**** Texte à lire

La Turquie, pays de plus de 80 millions d’habitants, puissance régionale incontestable et qui se rêve
en grande puissance, mène une politique agressive à l’égard de ses voisins. Cette politique, qualifiée
de néo-ottomane depuis l’accession au pouvoir de Recep Tayyip Erdogan, prend des formes diverses,
suivant les circonstances.
Cependant, une constante caractérise le comportement turc envers la Grèce : la pression
permanente, sans relâche et sans répit. Une guerre hybride menée par la Turquie depuis des années.
L’instrumentalisation par la Turquie des migrants est le dernier épisode en date. En poussant, début
2020, des milliers d’entre eux vers la frontière grecque (maritime et terrestre), Ankara renforce
considérablement la pression sur Athènes ; tout le monde a encore en tête les images de centaines
de milliers de migrants débarquant sur les côtes des îles grecques de la mer Égée, avec son lot de
drames…
Nombreux sont les analystes en géopolitique qui penchent vers l’existence d’un plan fomenté par les
différents services turcs, maintenant une attitude agressive à l’égard de la Grèce.

********
**** Données enregistrées

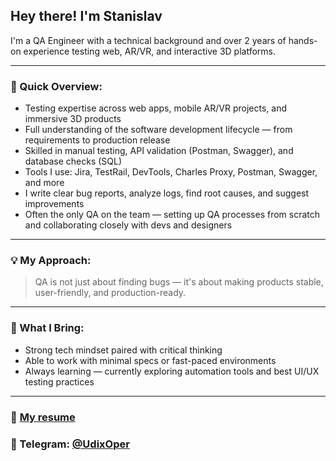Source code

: ## Hey there! I'm Stanislav

I'm a QA Engineer with a technical background and over 2 years of hands-on experience testing web, AR/VR, and interactive 3D platforms.

---

### 🚀 Quick Overview:

- Testing expertise across web apps, mobile AR/VR projects, and immersive 3D products
- Full understanding of the software development lifecycle — from requirements to production release
- Skilled in manual testing, API validation (Postman, Swagger), and database checks (SQL)
- Tools I use: Jira, TestRail, DevTools, Charles Proxy, Postman, Swagger, and more
- I write clear bug reports, analyze logs, find root causes, and suggest improvements
- Often the only QA on the team — setting up QA processes from scratch and collaborating closely with devs and designers

---

### 💡 My Approach:
> QA is not just about finding bugs — it's about making products stable, user-friendly, and production-ready.

---

### 🧠 What I Bring:
- Strong tech mindset paired with critical thinking  
- Able to work with minimal specs or fast-paced environments  
- Always learning — currently exploring automation tools and best UI/UX testing practices  

---

### 📄 [My resume](https://udixoper.github.io/resume-QA/)

### 💬 Telegram: [@UdixOper](https://t.me/UdixOper)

********

### Liste des tâches
(1) Selon le texte sur la politique turque envers la Grèce, comment cette politique est-elle qualifiée depuis l'accession au pouvoir de Recep Tayyip Erdogan ?
(2) Recopiez le passage du texte sur la politique turque envers la Grèce qui commence par « La Turquie, pays » et se poursuit jusqu'à « suivant les circonstances. ».

### Réponses aux tâches
(1) Elle est qualifiée de néo-ottomane.

(2)
La Turquie, pays de plus de 80 millions d’habitants, puissance régionale incontestable et qui se rêve
en grande puissance, mène une politique agressive à l’égard de ses voisins. Cette politique, qualifiée
de néo-ottomane depuis l’accession au pouvoir de Recep Tayyip Erdogan, prend des formes diverses,
suivant les circonstances.